I wrote a simple program in assembly language which will simply display a message box in windows 7 32 bit
.386
.model flat, stdcall
option casemap :none
extrn MessageBoxA@16 : PROC
extrn ExitProcess@4 : PROC
.data
HelloWorld db "Welcome to SecurityTube.net!", 0
MsgTitle db "First MessageBox", 0
.code
start:
mov eax, 0
push eax
lea ebx, MsgTitle
push ebx
lea ebx, HelloWorld
push ebx
push eax
call MessageBoxA@16
push eax
call ExitProcess@4
end start
I use following command for assembling and linking
ml /c /coff helloworld.asm
link /subsystem:windows /defaultlib:kernel32.lib /defaultlib:user32.lib helloworld.obj
Program assembled perfectly. However, while linking, i got this error:
Microsoft (R) Incremental Linker Version 5.12.8078
Copyright (C) Microsoft Corp 1992-1998. All rights reserved.
LINK : fatal error LNK1104: cannot open file "kernel32.lib"
Why i am getting this error and how to mitigate it?
The command you're looking for is:
ml.exe helloworld.asm
/coff
/link
/subsystem:windows
/defaultlib:kernel32.lib
/defaultlib:user32.lib
/libpath:C:\...somewhere...
helloworld.obj
Note that instead of running ml
first with the /c
switch (which assembles only without linking), and then running link
, I've just combined it all into a single command line. This will run MASM to assemble the code, and then immediately link it.
The magic sauce is the /link
switch, which passes every argument that comes after it to the linker.

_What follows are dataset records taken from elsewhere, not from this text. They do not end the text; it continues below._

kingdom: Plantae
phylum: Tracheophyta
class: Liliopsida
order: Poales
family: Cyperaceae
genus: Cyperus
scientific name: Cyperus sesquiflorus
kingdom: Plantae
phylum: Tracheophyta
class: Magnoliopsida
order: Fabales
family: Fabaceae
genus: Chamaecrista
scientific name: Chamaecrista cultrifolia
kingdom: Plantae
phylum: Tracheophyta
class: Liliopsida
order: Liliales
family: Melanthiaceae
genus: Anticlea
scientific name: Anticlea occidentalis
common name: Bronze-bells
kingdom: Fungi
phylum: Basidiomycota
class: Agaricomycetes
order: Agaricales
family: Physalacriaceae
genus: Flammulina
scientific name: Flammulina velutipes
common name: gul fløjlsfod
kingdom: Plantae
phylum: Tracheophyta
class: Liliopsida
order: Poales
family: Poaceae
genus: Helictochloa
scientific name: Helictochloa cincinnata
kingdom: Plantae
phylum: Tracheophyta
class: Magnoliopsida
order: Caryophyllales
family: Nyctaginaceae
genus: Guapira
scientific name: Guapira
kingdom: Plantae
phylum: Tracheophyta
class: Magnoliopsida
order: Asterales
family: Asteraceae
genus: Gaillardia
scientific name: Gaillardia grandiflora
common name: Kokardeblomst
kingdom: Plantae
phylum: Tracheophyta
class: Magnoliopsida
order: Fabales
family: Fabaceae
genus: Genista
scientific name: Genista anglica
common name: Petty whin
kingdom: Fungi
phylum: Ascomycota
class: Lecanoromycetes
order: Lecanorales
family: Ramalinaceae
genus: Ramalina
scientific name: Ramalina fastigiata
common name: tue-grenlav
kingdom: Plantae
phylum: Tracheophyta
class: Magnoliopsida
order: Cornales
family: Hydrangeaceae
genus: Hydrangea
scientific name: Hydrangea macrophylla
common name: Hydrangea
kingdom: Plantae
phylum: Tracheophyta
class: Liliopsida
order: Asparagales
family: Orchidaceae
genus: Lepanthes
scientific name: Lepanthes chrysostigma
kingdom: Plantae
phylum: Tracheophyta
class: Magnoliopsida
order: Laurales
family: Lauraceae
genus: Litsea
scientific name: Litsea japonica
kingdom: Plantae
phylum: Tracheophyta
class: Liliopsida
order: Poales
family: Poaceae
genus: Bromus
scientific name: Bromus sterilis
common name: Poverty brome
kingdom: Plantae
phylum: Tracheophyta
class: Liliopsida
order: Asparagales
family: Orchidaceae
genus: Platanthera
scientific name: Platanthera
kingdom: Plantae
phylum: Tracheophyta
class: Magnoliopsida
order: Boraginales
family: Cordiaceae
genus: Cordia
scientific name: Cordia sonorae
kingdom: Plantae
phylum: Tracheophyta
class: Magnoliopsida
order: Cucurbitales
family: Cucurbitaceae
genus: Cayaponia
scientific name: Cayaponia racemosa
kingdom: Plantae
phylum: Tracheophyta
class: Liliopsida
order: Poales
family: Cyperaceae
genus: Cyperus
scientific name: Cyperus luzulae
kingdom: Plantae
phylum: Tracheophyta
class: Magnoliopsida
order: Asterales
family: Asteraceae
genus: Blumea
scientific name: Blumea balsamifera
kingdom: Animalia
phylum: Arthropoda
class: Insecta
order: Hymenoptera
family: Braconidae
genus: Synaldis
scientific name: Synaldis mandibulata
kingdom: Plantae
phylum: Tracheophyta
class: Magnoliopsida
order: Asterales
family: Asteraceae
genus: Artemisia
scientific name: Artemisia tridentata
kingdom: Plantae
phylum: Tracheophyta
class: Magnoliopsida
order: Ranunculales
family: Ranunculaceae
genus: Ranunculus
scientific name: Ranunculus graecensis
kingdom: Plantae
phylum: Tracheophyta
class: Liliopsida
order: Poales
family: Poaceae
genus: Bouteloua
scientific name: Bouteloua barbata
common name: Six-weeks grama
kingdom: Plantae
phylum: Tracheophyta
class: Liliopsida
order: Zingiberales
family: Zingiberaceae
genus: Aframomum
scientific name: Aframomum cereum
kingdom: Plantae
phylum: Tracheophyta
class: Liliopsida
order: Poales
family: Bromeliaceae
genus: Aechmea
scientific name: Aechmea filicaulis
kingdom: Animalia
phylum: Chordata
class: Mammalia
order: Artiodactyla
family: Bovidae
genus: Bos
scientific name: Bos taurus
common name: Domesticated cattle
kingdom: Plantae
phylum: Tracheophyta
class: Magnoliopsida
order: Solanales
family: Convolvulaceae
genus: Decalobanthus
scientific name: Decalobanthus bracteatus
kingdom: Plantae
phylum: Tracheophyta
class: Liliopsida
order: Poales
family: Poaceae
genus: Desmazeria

Notice the other new switch that you did not have: /libpath
. This is the one that tells the linker where the LIB files can be found. They are part of the Windows SDK, so you'll need to locate that directory on your hard disk and substitute that path for C:\...somewhere...
. The exact location differs depending on which version of the SDK you have installed and how you installed it (separately, or as part of Visual Studio). If you don't have the SDK, download it here for Windows 10, or for earlier versions. (Note that the latest version is sufficient; you do not need to download every version. It supports multi-targeting.)
The documentation for MASM is all available online, including a comprehensive listing of command line options. Same thing for the linker; its options are here.
An even easier solution would be to open the Visual Studio Command Prompt and do all of your assembling and linking from there. This actually runs a batch file that sets up the environment for you so that you don't have to worry about specifying the path to all of the required SDK files (headers, libraries, etc.). You'll find this in your Start menu, or manually run:
C:\Program Files (x86)\Microsoft Visual Studio x.x\VC\bin\vcvars32.bat
to set up a 32-bit build environment.